Very interesting question!

  1. True that a number is bounded by a limited range, and we can’t go beyond that
    a. np.float32: -3.40e+38 to 3.40e+38
    b. np.float64: -1.79e+308 to 1.79e+308

  2. However, switching the order doesn’t produce the same outcome:
    a. squared first, then normalize: \frac{x^2 - mean(x^2)}{std(x^2)}
    b. normalize first, then squared: ({\frac{x - mean(x)}{std(x)}})^2 = \frac{x^2 - 2xmean(x) + ({mean(x)})^2}{{(std(x))}^2}

  3. Also, even we do (2b), we will still need to normalize it afterwards, and that won’t bring us back to (2a) either.

  4. Given that they don’t produce the same outcome, we need to decide which outcome is needed. In Linear regression for example, we want to make sure the engineered feature to be linear with the predicting label, and with that, we might use (2a), (2b) or neither of them.

  5. If you just want to make sure that the feature will not overflow while being engineered due to the range limitation, you may simply divide it by a constant, e.g. \frac{x}{10^{18}}, so it becomes safe to work with.
    a. squared first, then normalize: \frac{x^2 - mean(x^2)}{std(x^2)}
    b. scale first, then squared, then normalize: \frac{(\frac{x}{10^{18}})^2 - mean((\frac{x}{10^{18}})^2)}{std((\frac{x}{10^{18}})^2)} = \frac{x^2 - mean(x^2)}{std(x^2)}
    So such scaling makes no difference.


1 Like

Thank you for your reply!

Could you please clarify 4

In Linear regression for example, we want to make sure the engineered feature to be linear with the predicting label, and with that, we might use (2a), (2b) or neither of them

. In which circumstances using 2B might be appropriate, as I tried this approach in practice for previous version of this course, it led me to similar result with 2A.

The question is basically is 2B ever be used in practice or better to forget about it as it might lead to less precise/false model? Even though answer seems to be obvious - better to ask :slight_smile: thanks

Hi @Mikhail_Linkov,

Very good question! I am happy that you asked this! Let’s consider the following 3 models:

  1. y = w_1 x + b
  2. y = w_2 x^2 + b
  3. y = w_1 x + w_2 x^2 + b

We usually start from (6), but then we find that this is not good enough, so we want to engineer a new feature. The question is, do we want to change from (6) to (7), or from (6) to (8)? This is a decision we need to make and affects how we engineer features.
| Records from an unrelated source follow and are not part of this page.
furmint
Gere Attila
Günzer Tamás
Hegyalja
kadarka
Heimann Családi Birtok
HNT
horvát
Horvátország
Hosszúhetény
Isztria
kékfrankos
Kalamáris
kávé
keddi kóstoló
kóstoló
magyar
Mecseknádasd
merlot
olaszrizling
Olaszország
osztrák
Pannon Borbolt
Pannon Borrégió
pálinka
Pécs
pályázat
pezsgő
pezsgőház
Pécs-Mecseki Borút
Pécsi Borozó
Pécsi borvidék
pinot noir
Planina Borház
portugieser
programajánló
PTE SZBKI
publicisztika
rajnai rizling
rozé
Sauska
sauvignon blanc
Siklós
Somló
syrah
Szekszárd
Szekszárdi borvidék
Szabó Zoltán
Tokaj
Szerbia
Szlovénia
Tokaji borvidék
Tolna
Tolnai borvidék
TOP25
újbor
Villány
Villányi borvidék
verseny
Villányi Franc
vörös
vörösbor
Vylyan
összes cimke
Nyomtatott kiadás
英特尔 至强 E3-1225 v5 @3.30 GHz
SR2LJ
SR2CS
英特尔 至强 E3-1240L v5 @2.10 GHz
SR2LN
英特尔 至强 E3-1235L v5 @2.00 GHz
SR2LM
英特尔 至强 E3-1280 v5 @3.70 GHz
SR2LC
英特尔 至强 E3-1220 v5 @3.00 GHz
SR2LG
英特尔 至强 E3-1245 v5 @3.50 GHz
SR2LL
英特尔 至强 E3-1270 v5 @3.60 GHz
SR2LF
If we want to change from (6) to (7), then we can use (2a) but we can’t use (2b). Why? Because only (2a) will gives you just a x^2 term (and a constant term) and only (2a) will not give you a x term. We can rearrange (2b) to see more clearly that it will also give you a x term:

({\frac{x - mean(x)}{std(x)}})^2 = \frac{1}{{(std(x))}^2} x^2- 2\frac{mean(x)}{{(std(x))}^2}x + \frac{({mean(x)})^2}{{(std(x))}^2} = A x^2 + B x + C

However, if we want to change from (6) to (8), we can use either (2a) or (2b)!

So, back to you question:

Very likely not used in practice, because with (2a), it is sufficient for us to achieve both (7) and (8).

However, please bear with me for also mentioning about (2b) in my previous reply, because I don’t want to completely deny the possibility of using (2b).
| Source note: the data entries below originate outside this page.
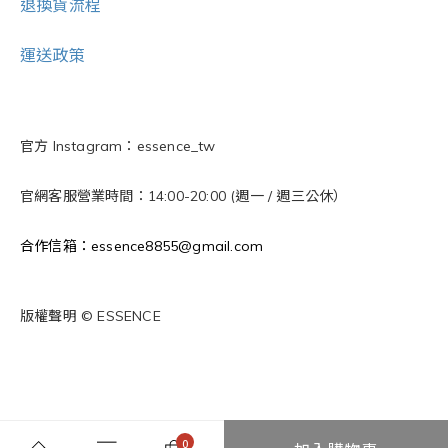
退換貨流程
運送政策
官方 Instagram：essence_tw
官網客服營業時間：14:00-20:00 (週一 / 週三公休）
合作信箱：essence8855@gmail.com
版權聲明 © ESSENCE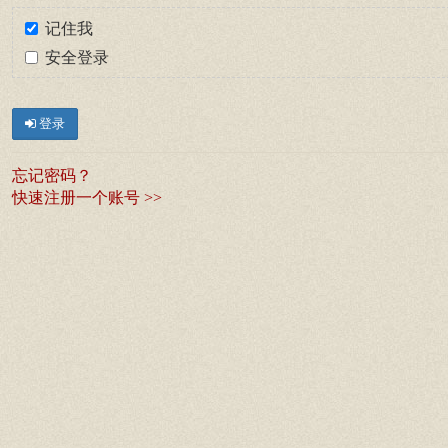
记住我
安全登录
登录
忘记密码？
快速注册一个账号 >>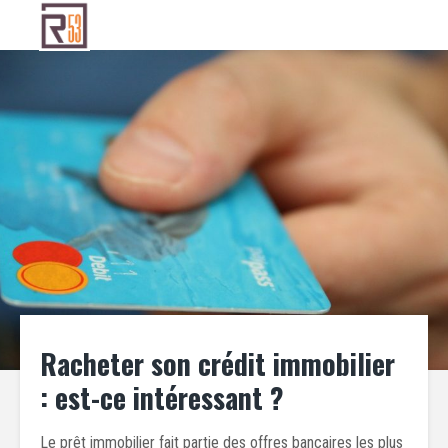
Racheter son crédit immobilier
: est-ce intéressant ?
Le prêt immobilier fait partie des offres bancaires les plus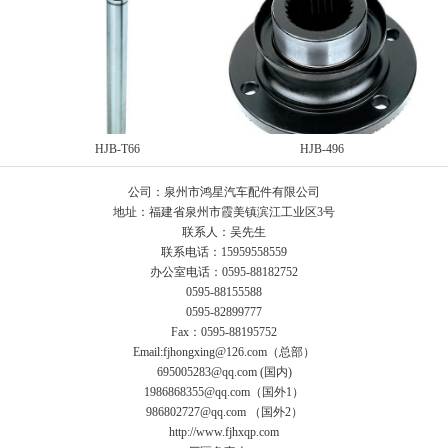
HJB-T66
HJB-496
公司：泉州市鸿星汽车配件有限公司
地址：福建省泉州市霞美镇滨江工业区3号
联系人：吴先生
联系电话：15959558559
办公室电话：0595-88182752
0595-88155588
0595-82899777
Fax：0595-88195752
Email:fjhongxing@126.com（总部）
695005283@qq.com (国内)
1986868355@qq.com（国外1）
986802727@qq.com （国外2）
http://www.fjhxqp.com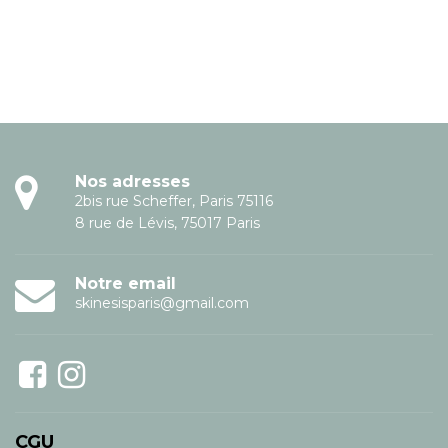
Nos adresses
2bis rue Scheffer, Paris 75116
8 rue de Lévis, 75017 Paris
Notre email
skinesisparis@gmail.com
CGU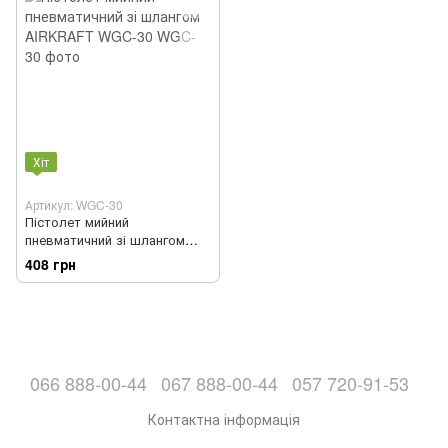
Хіт
Артикул: WGC-30
Пістолет мийний
пневматичний зі шлангом
AIRKRAFT WGC-30
408 грн
066 888-00-44
067 888-00-44
057 720-91-53
Контактна інформація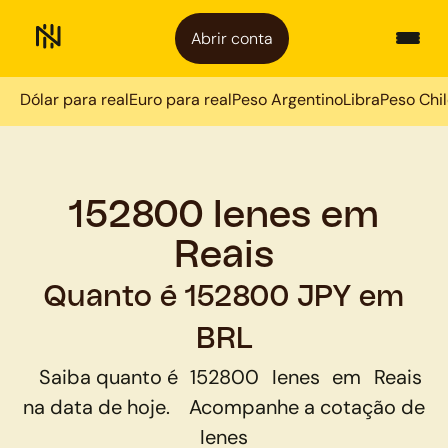
Abrir conta
Dólar para real
Euro para real
Peso Argentino
Libra
Peso Chi
152800 Ienes em
Reais
Quanto é 152800 JPY em
BRL
Saiba quanto é
152800
Ienes
em
Reais
na data de hoje.
Acompanhe a cotação de
Ienes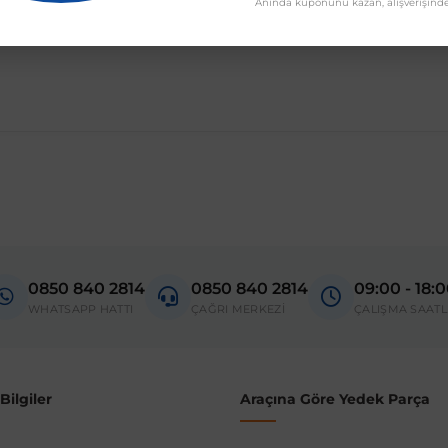
chback 1992 sonrası modelleri
Anında kuponunu kazan, alışverişinde
0850 840 2814
0850 840 2814
09:00 - 18:
WHATSAPP HATTI
ÇAĞRI MERKEZİ
ÇALIŞMA SAATL
ilgiler
Araçına Göre Yedek Parça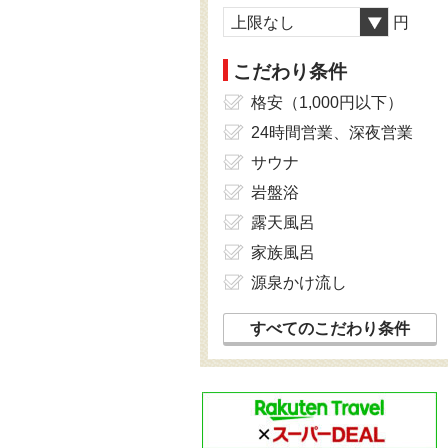
上限なし
円
こだわり条件
格安（1,000円以下）
24時間営業、深夜営業
サウナ
岩盤浴
露天風呂
家族風呂
源泉かけ流し
すべてのこだわり条件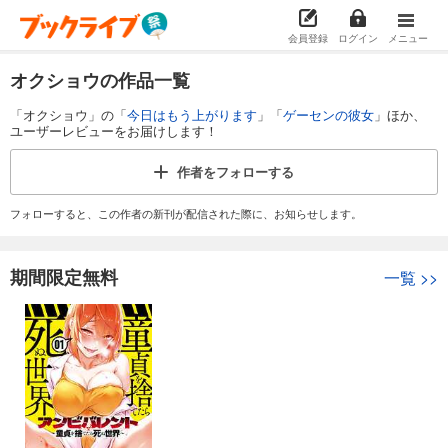
会員登録
ログイン
メニュー
オクショウの作品一覧
「オクショウ」の「
今日はもう上がります
」「
ゲーセンの彼女
」ほか、
ユーザーレビューをお届けします！
作者を
フォローする
フォローすると、この作者の新刊が配信された際に、お知らせします。
期間限定無料
一覧
>>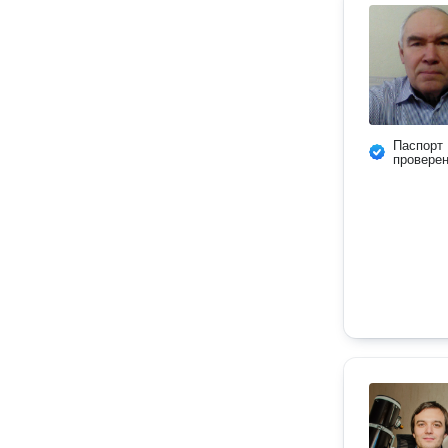
Паспорт
провере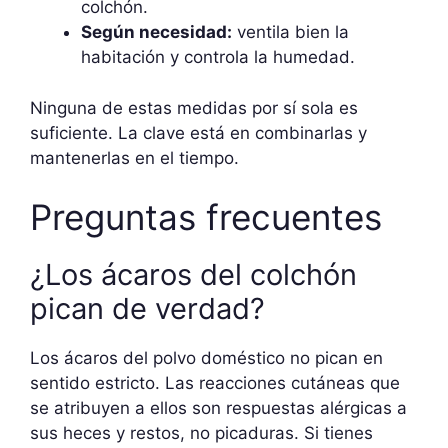
colchón.
Según necesidad:
ventila bien la
habitación y controla la humedad.
Ninguna de estas medidas por sí sola es
suficiente. La clave está en combinarlas y
mantenerlas en el tiempo.
Preguntas frecuentes
¿Los ácaros del colchón
pican de verdad?
Los ácaros del polvo doméstico no pican en
sentido estricto. Las reacciones cutáneas que
se atribuyen a ellos son respuestas alérgicas a
sus heces y restos, no picaduras. Si tienes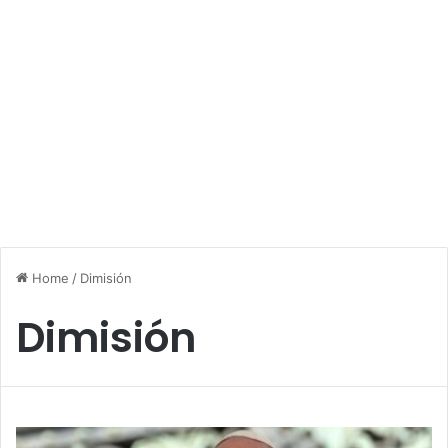
Home
/
Dimisión
Dimisión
As you pointed out, in your experience, using (2a) and (2b) can give you very similar result (I believe that to be under the model assumption of (8) instead of (7)), so if I had just said we don’t need (2b), then you might be confused because (2b) worked just as fine. I am glad to hear that you made a comparison between (2a) and (2b) yourself, and question about the need for having (2b).


1 Like

Hi @Mikhail_Linkov,

I forgot to mention one point. Having said that (2b) will give you a x term, does it mean that it’s sufficient for us to just use (2b) without explicitly x itself. In other words, are the following two models equvialent?

9a. y=w_2x_2+b
9b. y=w_1x + w_2x_2 + b

Note that, x_2 = ({\frac{x - mean(x)}{std(x)}})^2 which is (2b), and x is just the original x.

Answer is, no they are not equivalent. In (9b), there are two weights we can tune, but in (9a) there is only one weight, so (9b) has more freedom to fit itself to the data, and (9a) has less freedom. So while both might perform similarly, (9b) should be able to do a better job at fitting itself to the data.


Thank you very much! Now it’s crystal clear :slight_smile: Cheers!